Quando governos reacionários e neofascistas sofrem derrotas eleitorais – como nos EUA, Brasil, Polónia e afins –, alguns centristas “gritam” que a “democracia” venceu. Enganam-se! São apenas refluxos numa tendência de crescimento da extrema-direita. As recentes vitórias de Javier Milei na Argentina e do Partido da Liberdade (Geert Wilders) nos Países Baixos apontam para tal pendor. Precisamos nos interrogar. Como apareceu esse fenómeno em países com formações sociais tão diferentes e desiguais? Desde que “la mano de dios” deu a vitória à Argentina no Mundial de 1986, este país vive sob constantes e intensas crises económicas e instabilidade política. Nem os peronistas (aglomerado de interesses difusos e contraditórios) e muito menos os antiperonistas conseguiram apresentar soluções efetivas e duradouras para o povo trabalhador argentino. Nos Países Baixos temos 13 anos de um governo neoliberal, liderado pelo homem que só vê a austeridade como caminho: Mark Rutte (o mesmo que disse que Portugal deveria “estar preparado para aceitar mais austeridade”, entre outras intervenções). A sua política neoliberal aplicou brutais cortes nas despesas e investimentos públicos; a consequência foi um agravamento nos serviços públicos (saúde, transporte, etc.) e no endividamento das famílias. O elo que os aproxima é o empobrecimento relativo das populações assalariadas, tanto no centro do sistema como na periferia.
No sentido da tendência supracitada, as últimas sondagens apontam para um crescimento eleitoral acentuado do Chega, não o suficiente para chefiar um governo, mas que poderá expressar essa insatisfação coletiva. Uma inflação galopante, que consome grande parte dos rendimentos das famílias; a questão da habitação, que ficou impagável para os trabalhadores em Portugal. Agrega-se nessa conjuntura o modo como o Governo de António Costa chegou a fim, sob suspeita de corrupção e tráfico de influências, ajustando-se como uma luva na suposta “cruzada anticorrupção” que a extrema-direita lusitana diz levar em marcha – como se todos os males de Portugal fossem causados pela corrupção; entretanto, é uma tática já conhecida, pois Bolsonaro utilizou fortemente no Brasil em 2018. Infelizmente, não passa de um uso instrumental e retórico de um problema real.

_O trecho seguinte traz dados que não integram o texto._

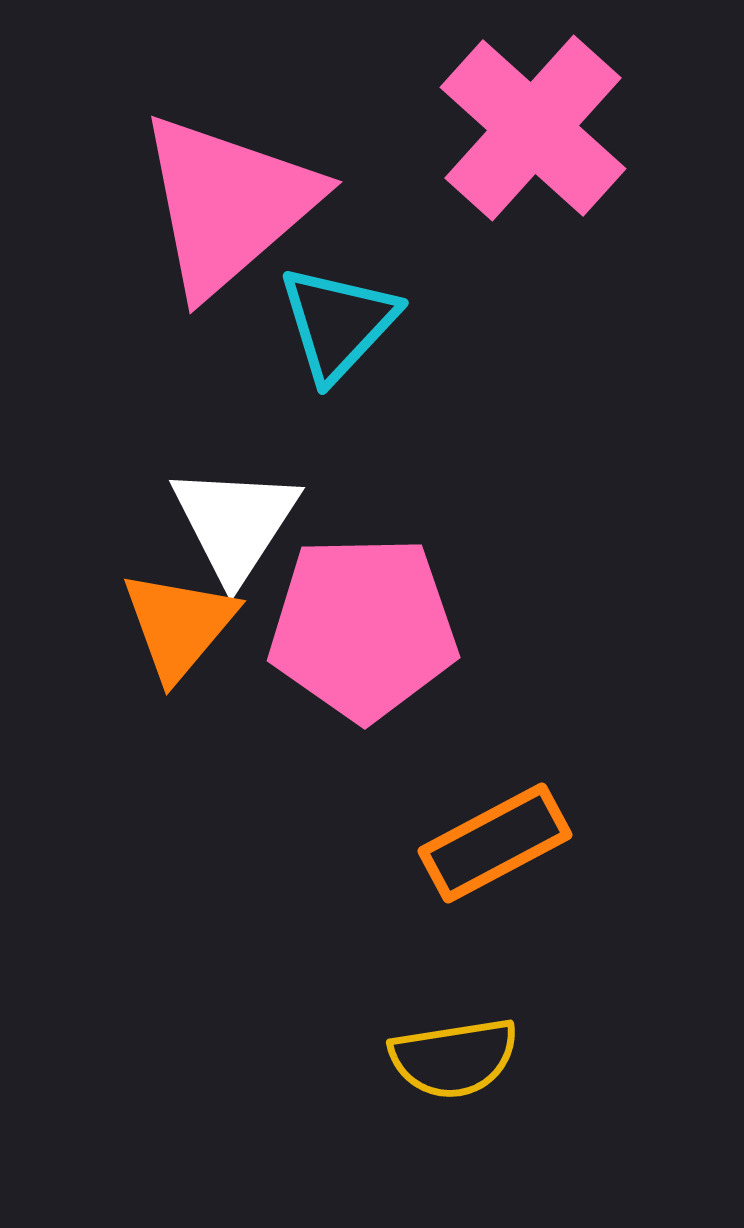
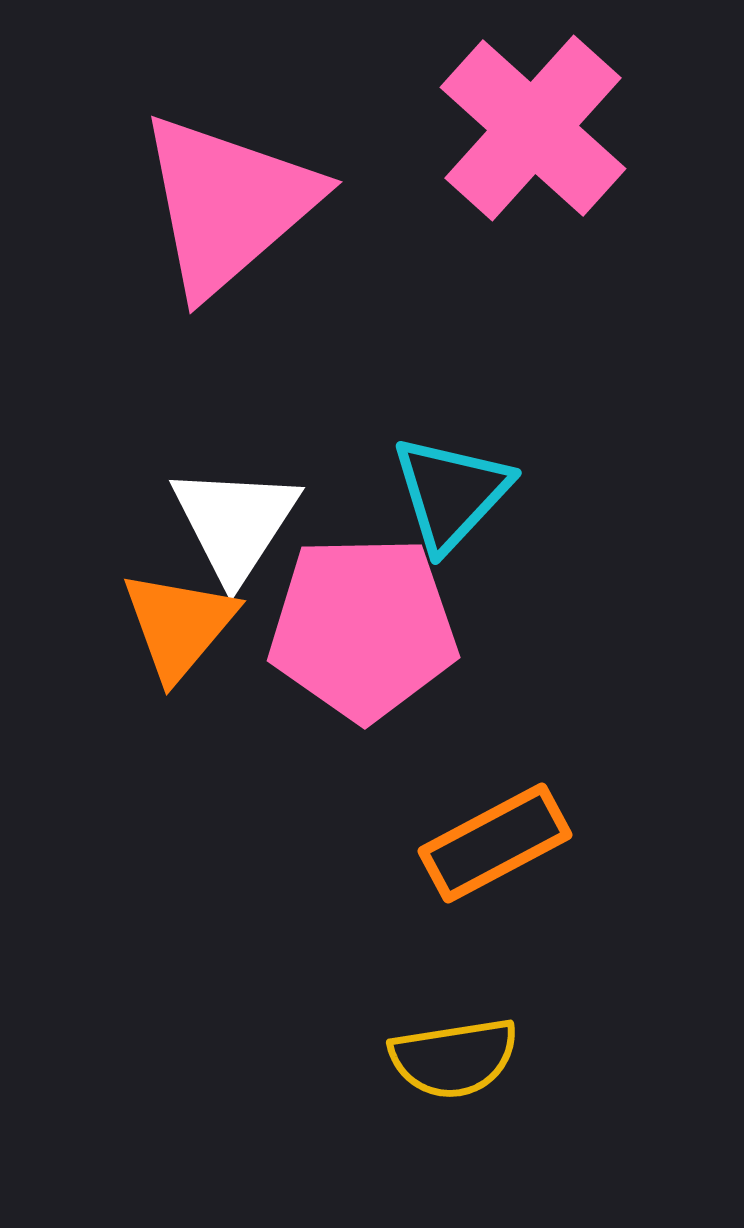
cyan triangle: moved 113 px right, 170 px down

Os partidos reacionários e neofascistas se apresentam como “válvula de escape” para uma grande massa de trabalhadores/as cansados das incertezas e desesperançados diante da crise capitalista que os empobrece persistentemente. Será que nesse momento só garantirmos o que foi conquistado não significa regredir? Viveremos tempos de polarização política?